MATERIAL PROVIDED:
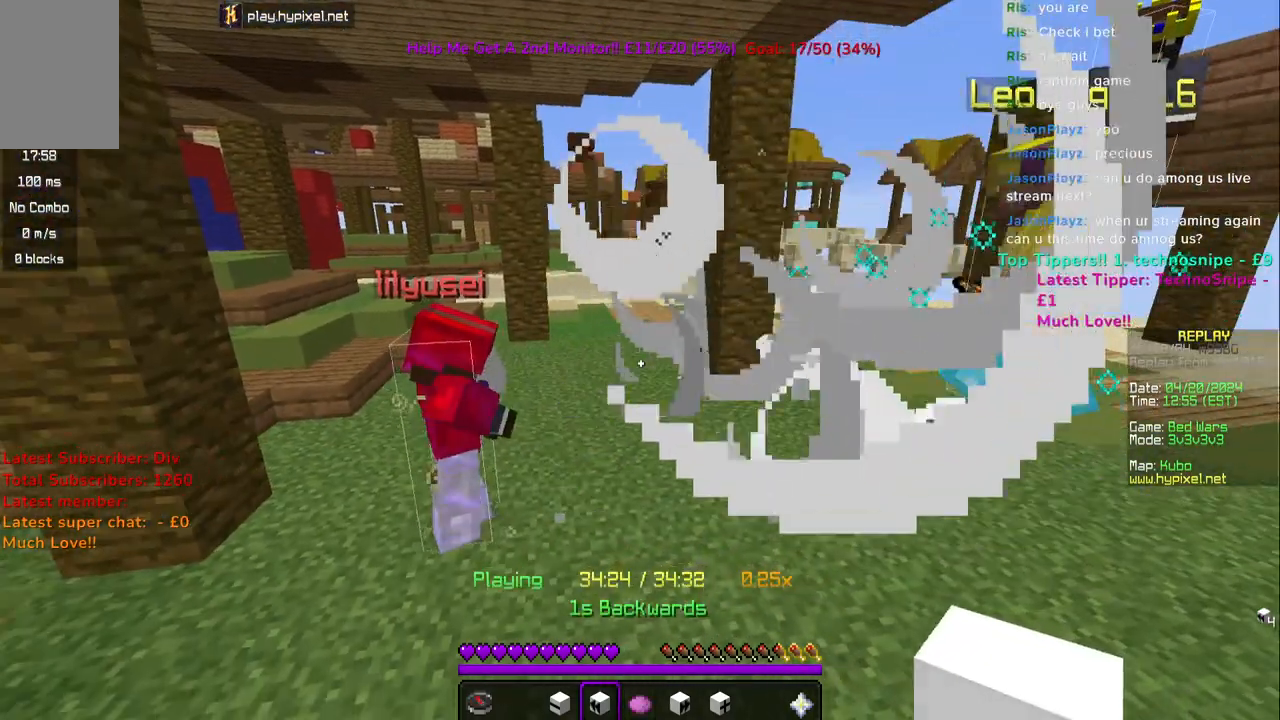
{"keys": [], "mouse": [], "events": []}
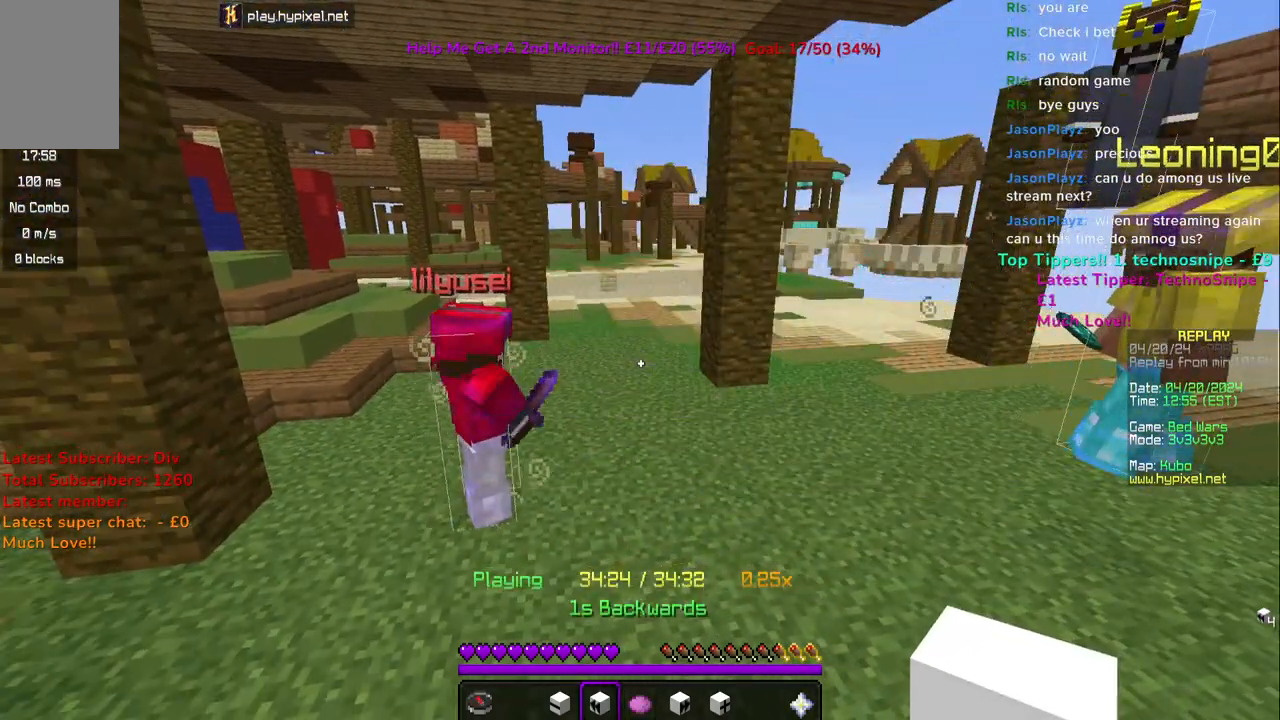
{"keys": [], "mouse": [], "events": []}
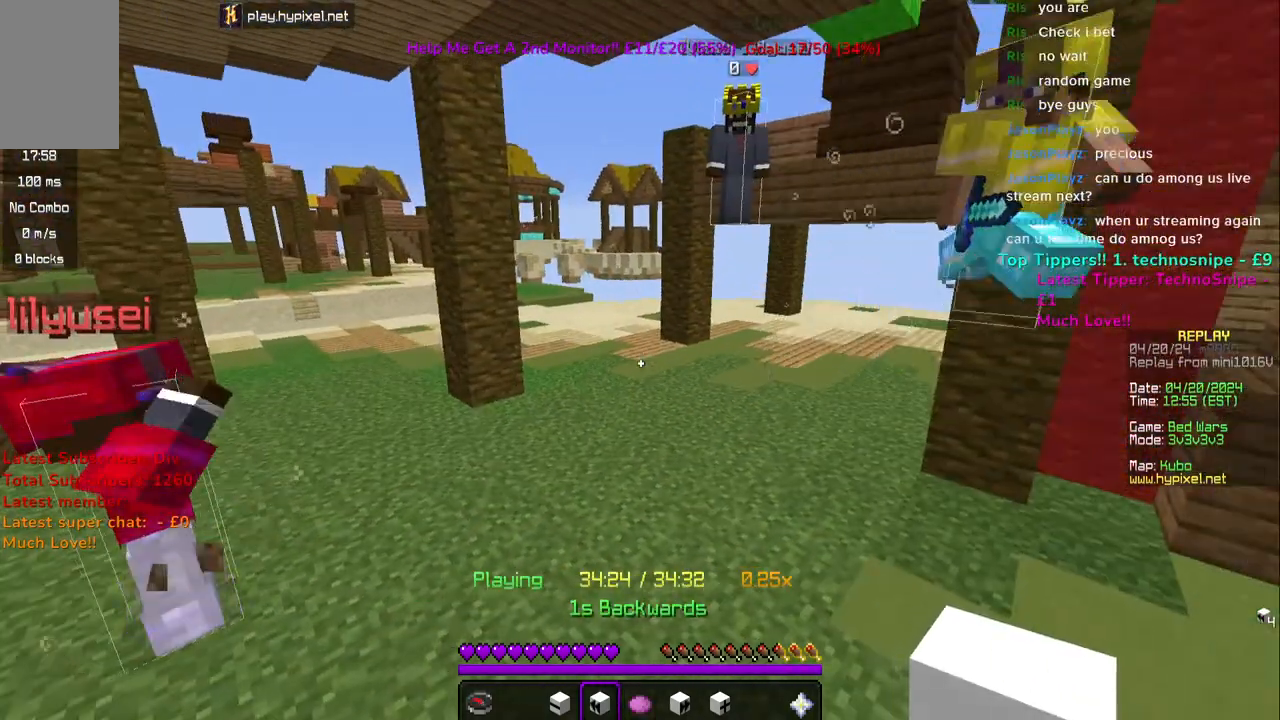
{"keys": [], "mouse": [], "events": []}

EXERCISE BRIEF:
Restate the data above word for word, omitting every picture.

THE ANSWER:
{"keys": [], "mouse": [], "events": []}
{"keys": [], "mouse": [], "events": []}
{"keys": [], "mouse": [], "events": []}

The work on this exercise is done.